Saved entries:
=== Begin Enclosure ===

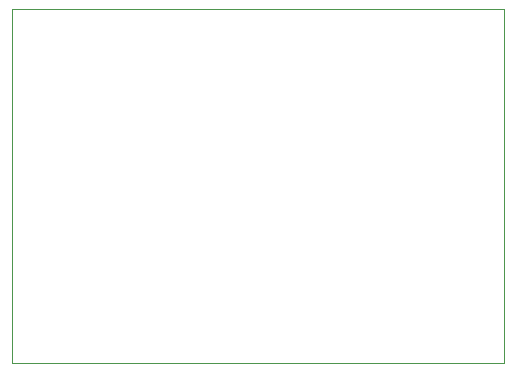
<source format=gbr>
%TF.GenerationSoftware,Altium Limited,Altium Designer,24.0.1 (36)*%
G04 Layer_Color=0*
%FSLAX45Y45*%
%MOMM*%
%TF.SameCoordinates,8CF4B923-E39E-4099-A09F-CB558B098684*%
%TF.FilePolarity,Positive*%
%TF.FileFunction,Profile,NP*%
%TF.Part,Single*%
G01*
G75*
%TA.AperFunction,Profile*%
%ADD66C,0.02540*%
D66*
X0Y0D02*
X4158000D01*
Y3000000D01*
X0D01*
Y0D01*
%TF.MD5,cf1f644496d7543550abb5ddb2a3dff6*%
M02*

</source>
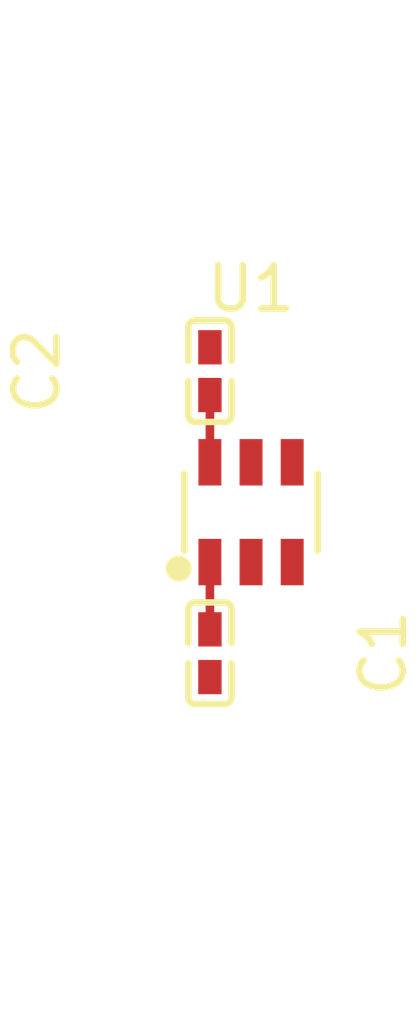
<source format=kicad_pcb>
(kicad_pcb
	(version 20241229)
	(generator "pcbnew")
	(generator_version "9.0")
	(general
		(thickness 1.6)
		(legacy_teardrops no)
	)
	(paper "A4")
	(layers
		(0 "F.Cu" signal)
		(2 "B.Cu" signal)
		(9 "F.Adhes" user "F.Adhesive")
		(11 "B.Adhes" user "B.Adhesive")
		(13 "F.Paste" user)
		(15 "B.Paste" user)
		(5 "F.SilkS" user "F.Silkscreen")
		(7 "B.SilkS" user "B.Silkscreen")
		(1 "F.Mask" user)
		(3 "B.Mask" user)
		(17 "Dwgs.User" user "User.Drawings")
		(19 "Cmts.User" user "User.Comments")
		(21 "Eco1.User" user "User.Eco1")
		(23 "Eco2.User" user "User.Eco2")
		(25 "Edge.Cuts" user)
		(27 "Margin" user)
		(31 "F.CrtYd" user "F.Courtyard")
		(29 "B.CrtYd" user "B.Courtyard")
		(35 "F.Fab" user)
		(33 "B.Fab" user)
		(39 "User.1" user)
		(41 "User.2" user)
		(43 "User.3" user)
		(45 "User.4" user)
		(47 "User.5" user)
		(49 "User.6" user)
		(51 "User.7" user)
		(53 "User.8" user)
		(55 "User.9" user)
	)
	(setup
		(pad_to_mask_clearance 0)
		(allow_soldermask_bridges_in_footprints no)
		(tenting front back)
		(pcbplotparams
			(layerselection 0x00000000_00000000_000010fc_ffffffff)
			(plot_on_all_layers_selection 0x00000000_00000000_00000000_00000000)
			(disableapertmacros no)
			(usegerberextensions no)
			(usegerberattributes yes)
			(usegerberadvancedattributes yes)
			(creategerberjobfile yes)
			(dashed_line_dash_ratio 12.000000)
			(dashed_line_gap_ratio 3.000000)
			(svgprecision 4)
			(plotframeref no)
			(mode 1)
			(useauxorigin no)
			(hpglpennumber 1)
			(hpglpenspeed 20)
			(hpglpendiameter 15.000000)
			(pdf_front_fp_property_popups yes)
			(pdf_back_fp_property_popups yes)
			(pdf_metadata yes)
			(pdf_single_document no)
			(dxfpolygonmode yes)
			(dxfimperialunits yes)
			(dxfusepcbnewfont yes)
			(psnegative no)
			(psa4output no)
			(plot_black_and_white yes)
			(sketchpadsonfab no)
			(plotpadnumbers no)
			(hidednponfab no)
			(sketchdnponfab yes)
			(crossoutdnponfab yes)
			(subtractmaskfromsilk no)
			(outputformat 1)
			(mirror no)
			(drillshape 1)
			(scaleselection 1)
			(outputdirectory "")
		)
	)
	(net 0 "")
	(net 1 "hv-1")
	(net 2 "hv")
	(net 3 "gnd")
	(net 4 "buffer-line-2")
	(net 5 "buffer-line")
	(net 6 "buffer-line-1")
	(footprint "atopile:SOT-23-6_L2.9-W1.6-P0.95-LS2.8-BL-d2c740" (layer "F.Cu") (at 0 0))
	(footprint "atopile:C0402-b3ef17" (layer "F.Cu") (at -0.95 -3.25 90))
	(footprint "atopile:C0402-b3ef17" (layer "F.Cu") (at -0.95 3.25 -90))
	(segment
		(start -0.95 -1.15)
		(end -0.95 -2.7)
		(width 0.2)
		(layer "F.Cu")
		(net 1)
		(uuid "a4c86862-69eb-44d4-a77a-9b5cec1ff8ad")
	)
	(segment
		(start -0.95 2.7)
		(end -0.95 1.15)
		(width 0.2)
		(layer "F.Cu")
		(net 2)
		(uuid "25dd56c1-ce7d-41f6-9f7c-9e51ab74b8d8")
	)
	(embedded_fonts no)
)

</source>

=== End Enclosure ===

◆ Exercise brief
The output should be exactly the lines above from the line containing "(svgprecision 4)" to the line containing "(hidednponfab no)", inclusive, with no other lines.

◆ Solution for this problem
			(svgprecision 4)
			(plotframeref no)
			(mode 1)
			(useauxorigin no)
			(hpglpennumber 1)
			(hpglpenspeed 20)
			(hpglpendiameter 15.000000)
			(pdf_front_fp_property_popups yes)
			(pdf_back_fp_property_popups yes)
			(pdf_metadata yes)
			(pdf_single_document no)
			(dxfpolygonmode yes)
			(dxfimperialunits yes)
			(dxfusepcbnewfont yes)
			(psnegative no)
			(psa4output no)
			(plot_black_and_white yes)
			(sketchpadsonfab no)
			(plotpadnumbers no)
			(hidednponfab no)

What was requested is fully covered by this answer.